* Goal of the exercise *
Collect every line of the records that contains the string "Door", and treat uppercase and lowercase letters as different.

* Data for this task *
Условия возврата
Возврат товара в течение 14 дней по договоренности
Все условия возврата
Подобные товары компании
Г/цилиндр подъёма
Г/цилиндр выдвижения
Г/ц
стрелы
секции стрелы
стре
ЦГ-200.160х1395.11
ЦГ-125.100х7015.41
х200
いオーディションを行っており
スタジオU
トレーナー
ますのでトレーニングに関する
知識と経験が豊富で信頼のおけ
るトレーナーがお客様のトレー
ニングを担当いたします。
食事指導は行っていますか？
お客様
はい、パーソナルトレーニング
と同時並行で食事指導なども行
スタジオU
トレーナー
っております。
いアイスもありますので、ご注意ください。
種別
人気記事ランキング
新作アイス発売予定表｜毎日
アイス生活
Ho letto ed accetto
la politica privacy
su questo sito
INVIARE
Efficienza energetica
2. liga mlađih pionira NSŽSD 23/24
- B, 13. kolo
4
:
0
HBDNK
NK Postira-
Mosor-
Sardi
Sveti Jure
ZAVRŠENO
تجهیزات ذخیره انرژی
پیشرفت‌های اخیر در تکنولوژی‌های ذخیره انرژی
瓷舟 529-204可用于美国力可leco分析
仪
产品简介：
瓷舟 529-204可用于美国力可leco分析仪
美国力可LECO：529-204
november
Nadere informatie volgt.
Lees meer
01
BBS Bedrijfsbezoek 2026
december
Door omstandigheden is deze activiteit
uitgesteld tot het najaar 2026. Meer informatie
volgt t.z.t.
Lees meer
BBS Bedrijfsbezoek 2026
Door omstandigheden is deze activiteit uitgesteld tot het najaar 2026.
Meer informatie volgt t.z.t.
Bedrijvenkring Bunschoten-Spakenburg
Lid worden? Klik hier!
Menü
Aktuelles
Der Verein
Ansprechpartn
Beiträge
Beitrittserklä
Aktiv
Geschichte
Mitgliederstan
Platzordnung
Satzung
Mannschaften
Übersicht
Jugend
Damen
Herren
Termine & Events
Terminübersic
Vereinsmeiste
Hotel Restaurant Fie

* Finished task *
Door omstandigheden is deze activiteit
Door omstandigheden is deze activiteit uitgesteld tot het najaar 2026.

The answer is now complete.